#### Written task
Could you transcribe each record below exactly as written, setting the pictures aside?

#### Information
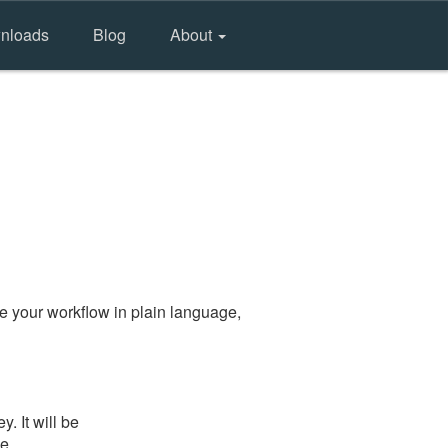
nloads
Blog
About
e your workflow in plain language,
. It will be
he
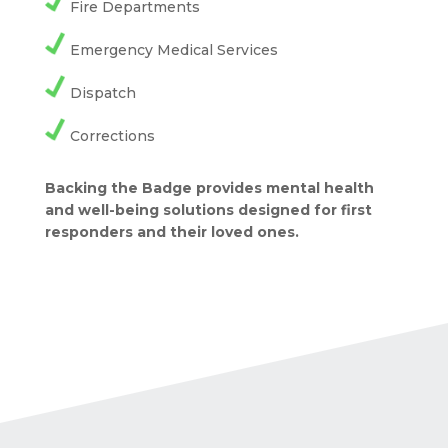
Fire Departments
Emergency Medical Services
Dispatch
Corrections
Backing the Badge provides mental health
and well-being solutions designed for first
responders and their loved ones.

#### Expected output
nloads
Blog
About
e your workflow in plain language,
. It will be
he
Fire Departments
Emergency Medical Services
Dispatch
Corrections
Backing the Badge provides mental health
and well-being solutions designed for first
responders and their loved ones.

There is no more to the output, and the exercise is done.